The new hype about marijuana is 50-year-old smoke

  —Drew Gordon | Columns, Viewpoint | Issue: July/August 2017



All but one of the characters in The Emperor’s New Clothes would feel right at home in the 21st Century. Today the pint-sized realist of the story would be silenced long before his words of truth reached any ruler’s delicate ears.

When you mute the still, small voices, you might be proceeding headlong toward embarrassment, shame, regret, damage, and disaster.

I am a child of the 1960s and a teenager of the ’70s, so the arguments favoring recreational use of marijuana are not new to me. Cigarette smoking was common among my high school classmates, and it was permitted outdoors; so scores of youth stood outside our three cafeterias over lunch hour—rain or shine, hot or cold. Everyone, including teachers, knew that joints were being smoked there too, and that you could buy marijuana and other drugs in the woods on the way to or from school.

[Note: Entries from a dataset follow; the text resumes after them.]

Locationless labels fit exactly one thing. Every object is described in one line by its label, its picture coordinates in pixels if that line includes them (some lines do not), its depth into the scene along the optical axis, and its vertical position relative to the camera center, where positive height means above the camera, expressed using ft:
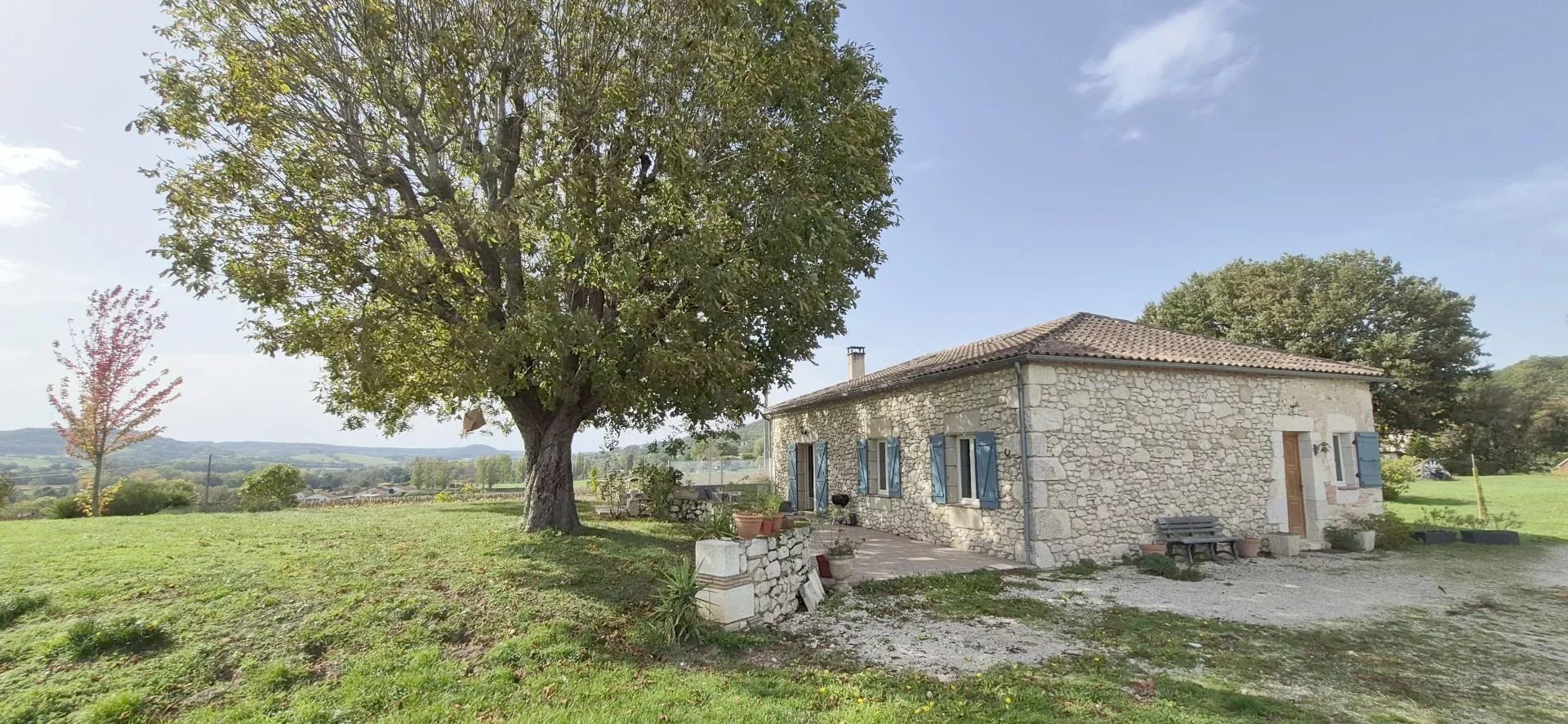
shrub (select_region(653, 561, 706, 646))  18.92 -5.28
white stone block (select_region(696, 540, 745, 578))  19.93 -3.85
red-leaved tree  45.52 +3.68
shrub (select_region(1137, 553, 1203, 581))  28.76 -6.44
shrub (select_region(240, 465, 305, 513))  50.21 -3.68
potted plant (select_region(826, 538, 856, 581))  26.43 -5.62
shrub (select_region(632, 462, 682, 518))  44.52 -3.35
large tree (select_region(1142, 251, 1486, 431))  66.95 +12.21
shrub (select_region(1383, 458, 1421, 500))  57.72 -4.43
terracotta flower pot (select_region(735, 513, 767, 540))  21.38 -2.98
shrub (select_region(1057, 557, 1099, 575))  29.55 -6.45
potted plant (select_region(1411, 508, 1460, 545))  39.24 -6.48
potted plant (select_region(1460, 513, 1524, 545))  38.52 -6.59
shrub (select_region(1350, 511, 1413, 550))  38.19 -6.25
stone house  31.32 -0.50
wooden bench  32.30 -5.28
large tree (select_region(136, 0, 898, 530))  24.45 +11.22
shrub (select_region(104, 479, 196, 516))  46.96 -4.05
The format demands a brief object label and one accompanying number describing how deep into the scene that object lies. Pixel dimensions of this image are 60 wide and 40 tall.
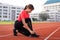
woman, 2.16
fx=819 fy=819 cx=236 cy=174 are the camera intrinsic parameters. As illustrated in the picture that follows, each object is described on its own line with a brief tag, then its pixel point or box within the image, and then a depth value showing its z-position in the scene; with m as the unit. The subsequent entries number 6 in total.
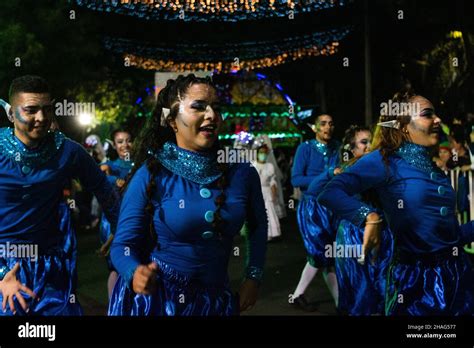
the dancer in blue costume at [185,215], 3.65
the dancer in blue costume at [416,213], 4.58
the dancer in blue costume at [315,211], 8.66
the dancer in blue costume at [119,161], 8.88
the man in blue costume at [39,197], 4.55
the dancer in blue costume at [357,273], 7.41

We also knew that smoking marijuana produced predictable effects, some of which were considered desirable for short periods of time. We knew that regular smoking of marijuana brought less desirable but equally discernible effects.

To this day, we laugh at characterizations of “potheads” and know that the stereotype matches regular users we’ve known. Such people can be relaxed to the point of laziness, less focused on reality, slower, less ambitious. But addiction can get ugly. I know a man in his late 50s who has been addicted to pot since age 11. He readily says he ruined his life with it.

Marijuana leads to various kinds of impairment with various degrees of consequence, but most of them stop being funny pretty quickly. This week three teenagers watched, filmed, and mocked a drowning disabled man for several minutes and then walked away without notifying anyone. His body was recovered days later, and the truth was discovered when a relative of the deceased saw the video on social meda. As shocking as the story is, and as much as it betrays deep sin problems, no one was shocked to learn that the teens were under the influence of marijuana.

Why would entire states of voters want their residents to be less clear-headed, less productive, less civil? The 1960s generation has lost its backbone, and lost its mind. The high-sounding goals of unfettered love and communal peace have evolved into bourgeois capitalism and selfish immorality. We are the hypocrites of our parents’ generation, wrapped in tie-dyed clothes to appear radically new.

We are in the Age of the Emporer’s New Clothes, where we pursue the allure of free love and ignore the ugliness of disposable lovers and discarded babies. We have replaced communal ideals with the pursuit of riches through gambling or otherwise spending time and money on things that don’t satisfy. We call for peace in the world without changing our lifestyle to pursue peace with our neighbors. We pursue the altered state brought by drugs and alcohol while we fill our rehab centers, homeless shelters, prisons, and cemeteries.

Does anyone see a need for the gospel here?